Suppose $f:U \subseteq \mathbb{R}^2 \rightarrow \mathbb{R}$ is continous and $$(x^2+y^4)f(x,y)+(f(x,y))^3=1 \: \text{for all} \: (x,y) \in U. $$ Prove $f$ is $C^\infty$.
This kind of exercise is new to me and I don't really have any idea how to derive that the derivative exist infinitely and it's continous.
The answers really are in the comments to the main question, and are due to Martin Blas Perez and Michael Hoppe. Hence this post is CW.

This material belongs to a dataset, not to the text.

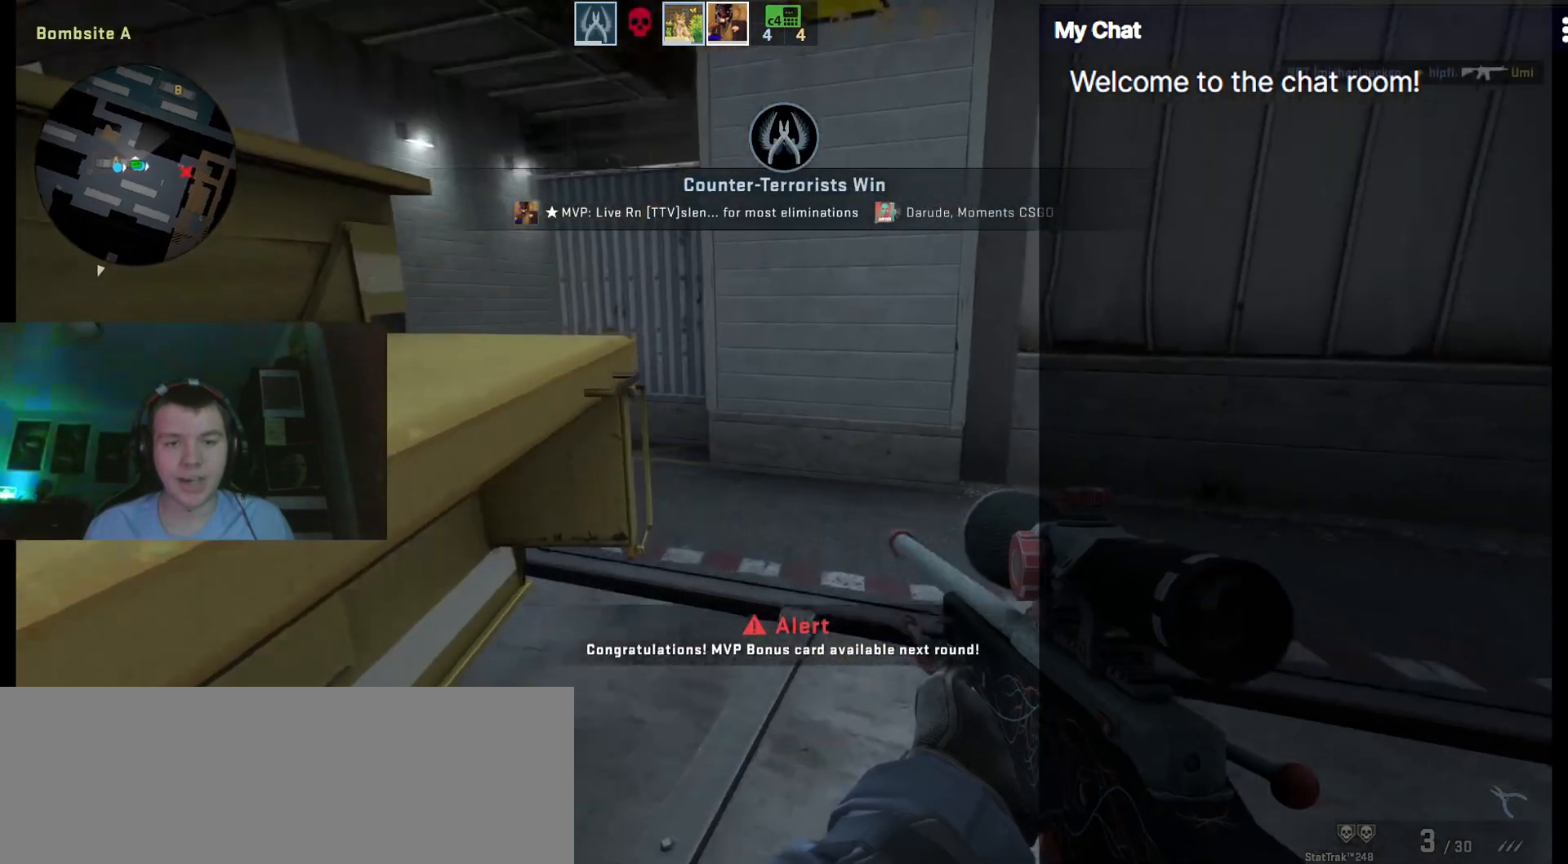
{"keys": ["q", "w"], "events": []}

The function $z=f(x, y)$ satisfies the equation $$ (x^2+y^4)z+z^3=1, $$ so it can never vanish. In particular, by the implicit function theorem, $f$ must be $C^1$ and $$ \begin{array}{cc} \frac{\partial z}{\partial x} = -\frac{2xz}{x^2+y^4+3z^2}, & \frac{\partial z}{\partial y} =-\frac{4y^3z}{x^2+y^4+3z^2}, \end{array} $$ and we remark that the denominators can never vanish. By iterating this process we see that $f$ is infinitely differentiable.
Actually, Micheal even computed an explicit expression for $z$. See his comment to the main question, which I hope he turns into an answer. From that expression it is manifest that $z$ is smooth.